0
votes

I'm trying to use structured streaming in spark against a local kafka topic.

First I start zookeeper and kafka:

write-host -foregroundcolor green "starting zookeeper..."
start "$KAFKA_ROOT\bin\windows\zookeeper-server-start.bat" "$KAFKA_ROOT\config\zookeeper.properties"

write-host -foregroundcolor green "starting kafka..."
start "$KAFKA_ROOT\bin\windows\kafka-server-start.bat" "$KAFKA_ROOT\config\server.properties"

Then I start the shell like so:

& "$SPARK_ROOT\bin\spark-shell.cmd" --packages "org.apache.spark:spark-sql-kafka-0-10_2.11:2.3.1"

Then I execute this scala command:

val ds = spark.readStream.format("kafka").option("kafka.bootstrap.servers", "localhost:9092").option("subscribe", "test").load()

Which should just work however I get this error:

org.apache.spark.sql.AnalysisException: java.lang.RuntimeException: java.lang.RuntimeException: The root scratch dir: /tmp/hive on HDFS should be writable. Current permissions are: rw-rw-rw-;

Every search result says something about using winutils to set permissions so I tried those answers and this is the output:

C:\>winutils chmod 777 \tmp\hive

C:\>winutils chmod 777 C:\tmp\hive

C:\>winutils ls C:\tmp\hive
drwxrwxrwx 1 DOMAIN\user DOMAIN\Domain Users 0 Jun 21 2018 C:\tmp\hive

Looks good but the same exception still occurs.

%HADOOP_HOME% is correctly set to D:\dependencies\hadoop and D:\dependencies\hadoop\bin\winutils.exe exists.
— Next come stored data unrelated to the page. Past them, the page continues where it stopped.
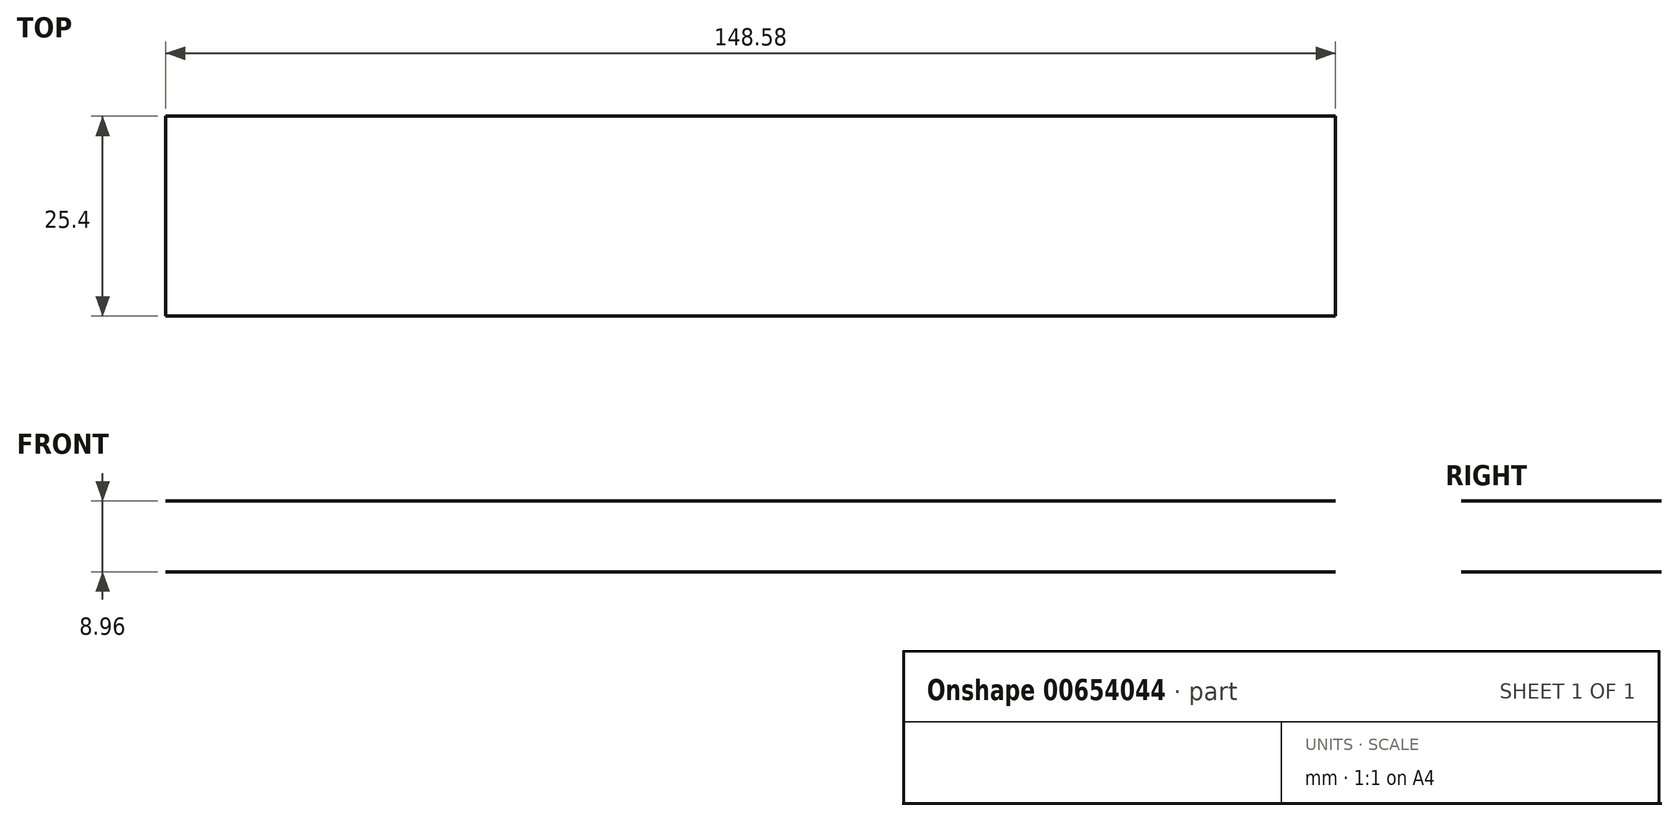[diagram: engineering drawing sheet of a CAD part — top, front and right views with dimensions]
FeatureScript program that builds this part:
annotation { "Feature Type Name" : "Feature", "Feature Type Description" : "" }
export const myFeature = defineFeature(function(context is Context, id is Id, definition is map)
    precondition{}
    {
        {
            var Q0;
            Q0=qCreatedBy(makeId("Front.planeOp"),FACE);
            var sketch = newSketch(context, id + "F0", { "sketchPlane" : qUnion([Q0])});
            skLineSegment(sketch, "E0.bottom", {"start": v(-74.85, 74.85) * mm, "end": v(73.73, 74.85) * mm});
            skLineSegment(sketch, "E0.top", {"start": v(-74.85, 65.89) * mm, "end": v(73.73, 65.89) * mm});
            skLineSegment(sketch, "E0.left", {"start": v(-74.85, 74.85) * mm, "end": v(-74.85, 65.89) * mm});
            skLineSegment(sketch, "E0.right", {"start": v(73.73, 74.85) * mm, "end": v(73.73, 65.89) * mm});
            skLineSegment(sketch, "E1.bottom", {"start": v(-74.85, 45.36) * mm, "end": v(74.1, 45.36) * mm});
            skLineSegment(sketch, "E1.top", {"start": v(-74.85, 35.65) * mm, "end": v(74.1, 35.65) * mm});
            skLineSegment(sketch, "E1.left", {"start": v(-74.85, 45.36) * mm, "end": v(-74.85, 35.65) * mm});
            skLineSegment(sketch, "E1.right", {"start": v(74.1, 45.36) * mm, "end": v(74.1, 35.65) * mm});
            skSolve(sketch);
        }
        {
            var Q0;
            Q0=sQuery(id+"F0.wireOp",EDGE,"E0.top");
            var Q1;
            Q1=sQuery(id+"F0.wireOp",EDGE,"E0.bottom");
            extrude(context, id + "F1", {"bodyType" : ToolBodyType.SURFACE, "surfaceEntities" : qUnion([Q0, Q1]), "depth" : 25.4 * mm, "offsetDistance" : 25.4 * mm});
        }
    });
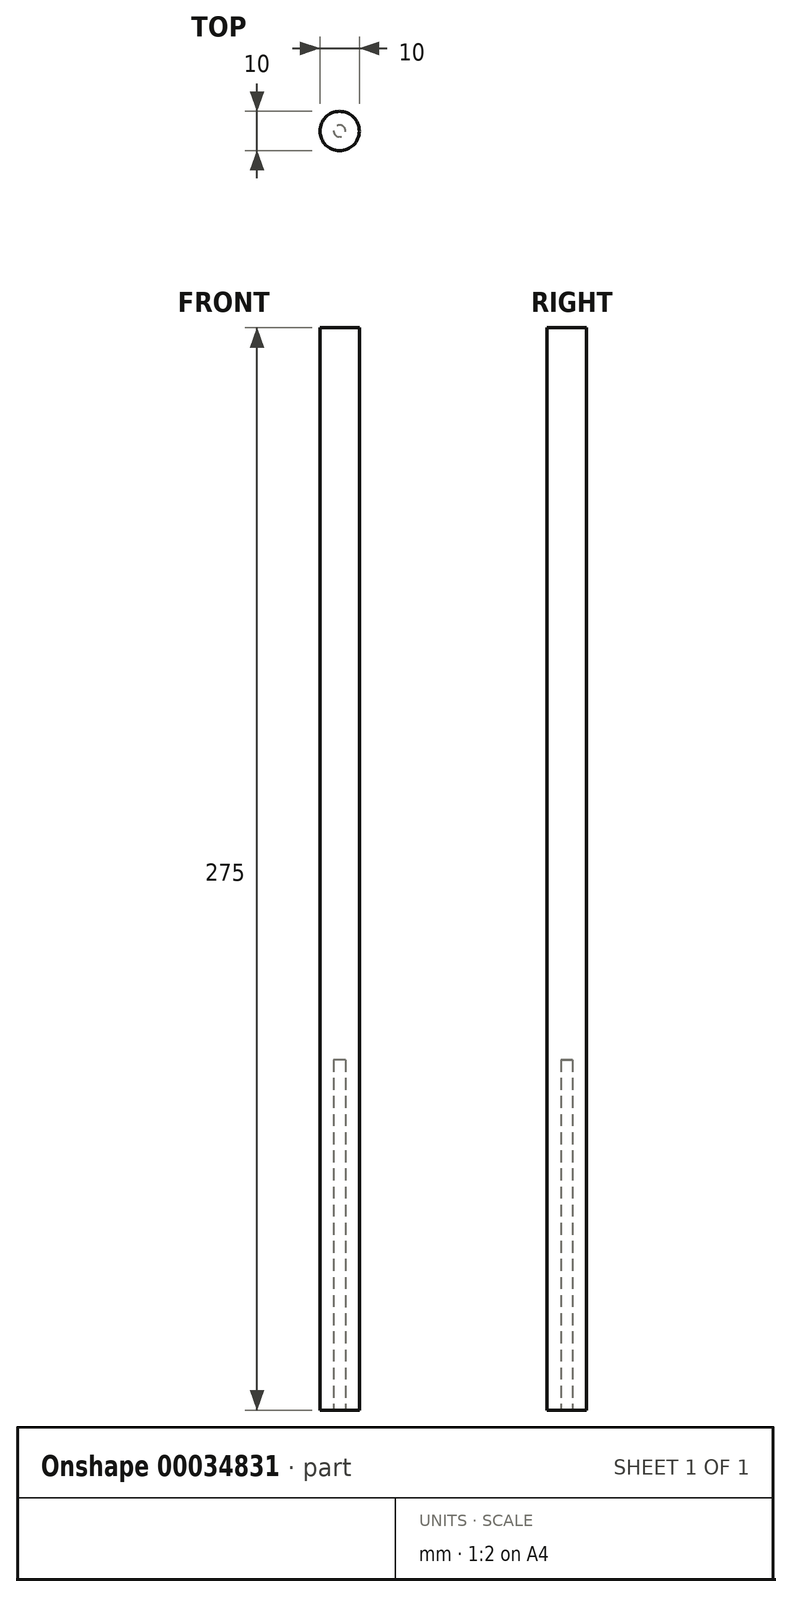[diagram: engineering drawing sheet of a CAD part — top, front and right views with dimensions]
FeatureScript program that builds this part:
annotation { "Feature Type Name" : "Feature", "Feature Type Description" : "" }
export const myFeature = defineFeature(function(context is Context, id is Id, definition is map)
    precondition{}
    {
        {
            var Q0;
            Q0=qCreatedBy(makeId("Top.planeOp"),FACE);
            var sketch = newSketch(context, id + "F0", { "sketchPlane" : qUnion([Q0])});
            skCircle(sketch, "E0", {"center": v(0, 0) * mm, "radius": 5 * mm});
            skSolve(sketch);
        }
        {
            var Q0;
            Q0 = qSketchRegion(id + "F0", true);
            extrude(context, id + "F1", {"entities" : qUnion([Q0]), "flatOperationType" : FlatOperationType.REMOVE, "offsetDistance" : 25 * mm, "depth" : 275 * mm, "domain" : OperationDomain.MODEL});
        }
        {
            var Q0;
            Q0=qCreatedBy(makeId("Top.planeOp"),FACE);
            var sketch = newSketch(context, id + "F2", { "sketchPlane" : qUnion([Q0])});
            skCircle(sketch, "E1", {"center": v(0, 0) * mm, "radius": 1.5 * mm});
            skSolve(sketch);
        }
        {
            var Q0;
            Q0 = qSketchRegion(id + "F2", true);
            extrude(context, id + "F3", {"entities" : qUnion([Q0]), "depth" : 89 * mm});
        }
    });
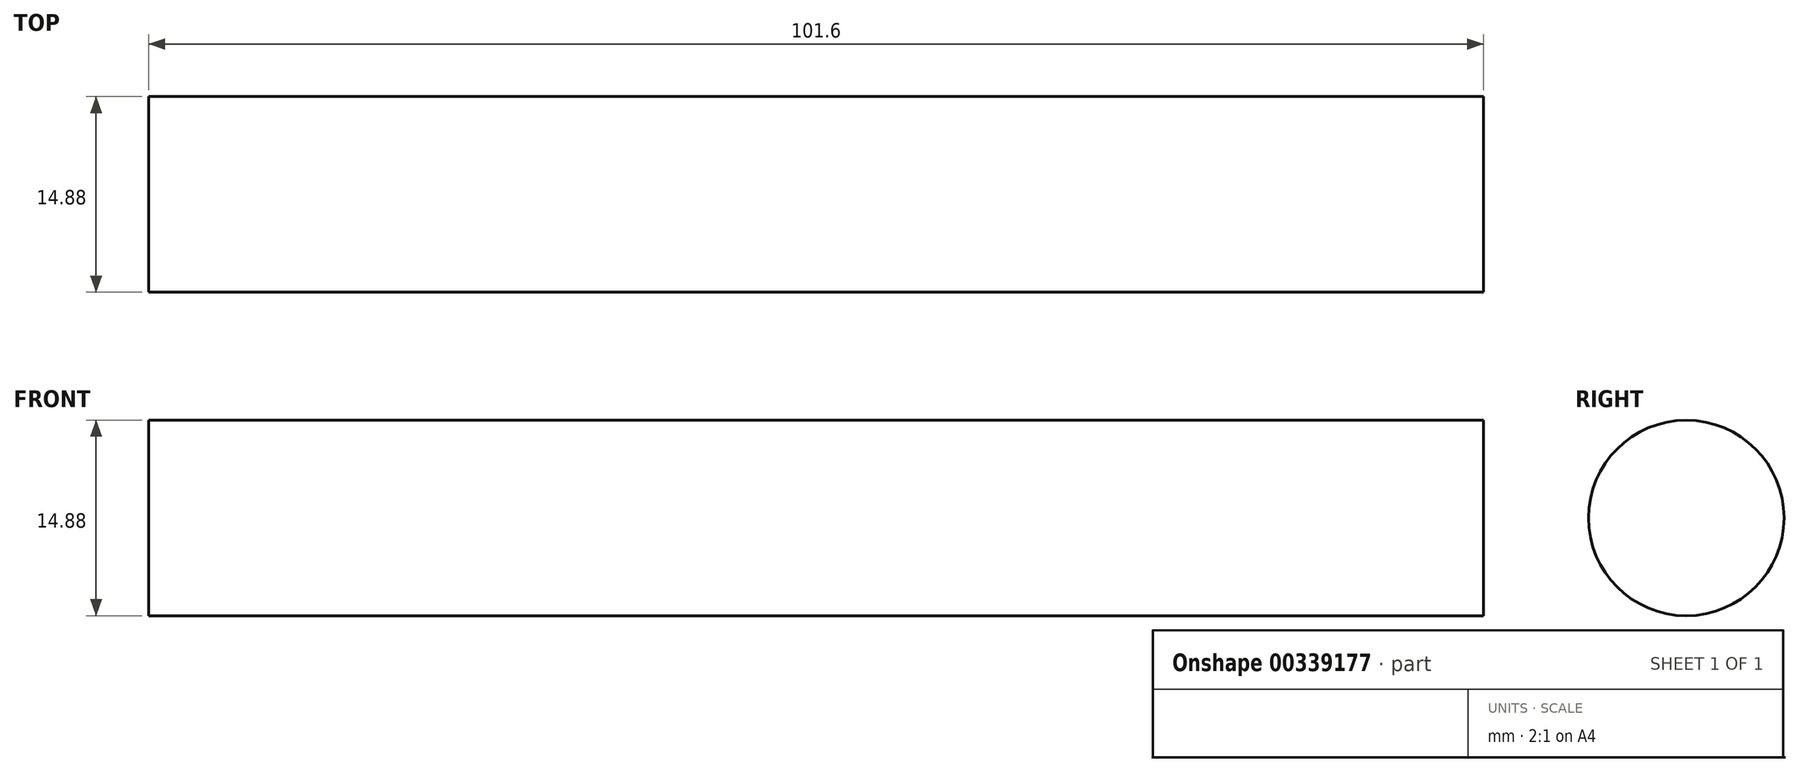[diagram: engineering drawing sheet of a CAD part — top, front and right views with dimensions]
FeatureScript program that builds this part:
annotation { "Feature Type Name" : "Feature", "Feature Type Description" : "" }
export const myFeature = defineFeature(function(context is Context, id is Id, definition is map)
    precondition{}
    {
        {
            var Q0;
            Q0=qCreatedBy(makeId("Right.planeOp"),FACE);
            var sketch = newSketch(context, id + "F0", { "sketchPlane" : qUnion([Q0])});
            skCircle(sketch, "E0", {"center": v(0, 0) * mm, "radius": 7.44 * mm});
            skSolve(sketch);
        }
        {
            var Q0;
            Q0 = qSketchRegion(id + "F0", true);
            extrude(context, id + "F1", {"entities" : qUnion([Q0]), "depth" : 101.6 * mm});
        }
    });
What am I missing here? I've gone through over a dozen posts here and there but the solution isn't working for me and I don't know how to debug it.

2

2 Answers

0
votes

So after pulling hairs out for two days, of course it was something simple. If you are calling C:\spark\bin\spark-shell from a working directory on another drive (eg. D:), then the permissions that you need to update are actually:

C:\Users\user>winutils ls D:\tmp\hive
d--------- 1 DOMAIN\user DOMAIN\Domain Users 0 Jun 25 2018 D:\tmp\hive

C:\Users\user>winutils chmod -R 777 D:\tmp\hive

C:\Users\user>winutils ls D:\tmp\hive
drwxrwxrwx 1 DOMAIN\user DOMAIN\Domain Users 0 Jun 25 2018 D:\tmp\hive

There is no command I could find, nor config I could see, or page on the environment config in the web UI that would should what the current hive directory is.

0
votes

You need to set expected access mode on HDFS directory, not on directory on local FS.

You would need to use hadoop fs -chmod ... command for that. Also, do not forget to check that user under which your spark application is launched has ability to write to /tmp/hive either explicitly or via being in group allowed to write to this directory.

You may refer to official documentation on HDFS file permissions.

Update:

so, if you bumped into the same issue, you need to use winutils as mentioned in original post or in another similar questions, but directory in question may be located not on disk C: and you need to adjust path to temporary directory with correct drive letter.